Please note that the terms static dissipative and conductive are no longer used in the ESD standards, but are still used within the covering industry.

Electrostatic dissipative coverings have a resistance (R) between 1×106 (1MΩ) and 1×109 (1GΩ). 

Electrostatic conductive converings have a resistance (R) <1×106 (1MΩ).

There are no apparent advantages with conductive coverings compared to dissipative. But, in explosive areas a shorter discharge time is an important property.

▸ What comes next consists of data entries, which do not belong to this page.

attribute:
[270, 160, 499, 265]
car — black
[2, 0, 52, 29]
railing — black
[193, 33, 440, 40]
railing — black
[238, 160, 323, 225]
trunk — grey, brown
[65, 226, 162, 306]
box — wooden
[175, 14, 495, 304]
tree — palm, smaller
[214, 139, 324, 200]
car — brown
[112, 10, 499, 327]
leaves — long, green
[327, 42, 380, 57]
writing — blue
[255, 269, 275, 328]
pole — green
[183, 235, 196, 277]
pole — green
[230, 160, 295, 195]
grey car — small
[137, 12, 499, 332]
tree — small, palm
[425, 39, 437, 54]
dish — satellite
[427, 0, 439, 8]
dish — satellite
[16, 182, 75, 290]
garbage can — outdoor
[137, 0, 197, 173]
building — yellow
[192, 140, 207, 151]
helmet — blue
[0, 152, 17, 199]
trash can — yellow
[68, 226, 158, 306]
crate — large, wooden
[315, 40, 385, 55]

Within the electronics industry or in areas where sensitive electronics are exposed the max allowed body charge (<100V) according to the aforementioned standards. This is almost impossible to enforce without introducing mandatory requirements for ESD-footwear/heel-straps. In this context the phrase “system resistance” is used, which signifies the total resistance to ground measured from person to earth through footwear and coverings. Max allowed system resistance is  <3.5 x107 Ω (<35MΩ). Both practical tests and mathematics proves that body charge never exceeds 100V when system resistance is kept below this level. Also, coverings with resistance (R) between 35MΩ and 1GΩ are able to cope with the requirement of a max body charge of <100V but only if it is documented through a standardised test (Walking test) which simulates a realistic movement pattern on a covering. The humidity also affects the properties of dissipative/conductive coverings. Low humidity reduces the conductivity and high humidity works in reverse.

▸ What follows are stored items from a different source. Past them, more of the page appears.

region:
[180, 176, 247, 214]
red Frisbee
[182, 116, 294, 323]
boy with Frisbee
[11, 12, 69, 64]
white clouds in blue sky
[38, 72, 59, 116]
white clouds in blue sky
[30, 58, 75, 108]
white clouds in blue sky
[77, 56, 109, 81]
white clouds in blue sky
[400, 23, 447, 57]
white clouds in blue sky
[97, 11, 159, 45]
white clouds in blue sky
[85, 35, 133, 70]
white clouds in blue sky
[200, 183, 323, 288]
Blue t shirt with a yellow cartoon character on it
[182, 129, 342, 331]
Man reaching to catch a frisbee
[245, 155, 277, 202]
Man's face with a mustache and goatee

In sectors and industries where it’s not practically possible to introduce mandatory ESD-footwear requirements, it is especially important to not only analyze the covering’s resistance (R) but also the covering’s triboelectric properties. A covering with a lower resistance to ground is not necessarily a better choice than a covering with higher resistance, i.e. 1×108 compared to 1×109 Ω.

In a “controlled” environment the triboelectric charge can be a deciding factor.

Study the product sheet and do not only choose a covering based on a single parameter. Generally it can be said that coverings based on rubber generate less charge than vinyl.

For security reasons it is necessary with a lower resistance limit to avoid dangerous electric discharges upon touch i.e. when its a high main voltage. A minimum resistance (R) of 100kΩ (1×105) is recommended. Personnel safety is always the top priority.

Grounding of the coverings

Electrostatic dissipative/conductive covering tiles must be grounded through the raised access floor construction to have the desired effect. ESD-tiles are glued on the panels, i.e. Gammacore, by using an electrically conductive glue. The panels are electrically connected to the supporting steel-construction. The coverings should have at least one connection to electric ground for each 100m2 area. Usually the supporting steel construction is already connected to electric ground for other reasons. If they are not, this can easily be fixed by an electrician. Important: Always make sure the conductive glue is at least as conductive as the ESD-tiles and that the glue’s conductive properties do not deteriorate for many years. Check the electronic continuity between the tiles and the steel construction. Adhere to the installation-guide from the covering manufacturer.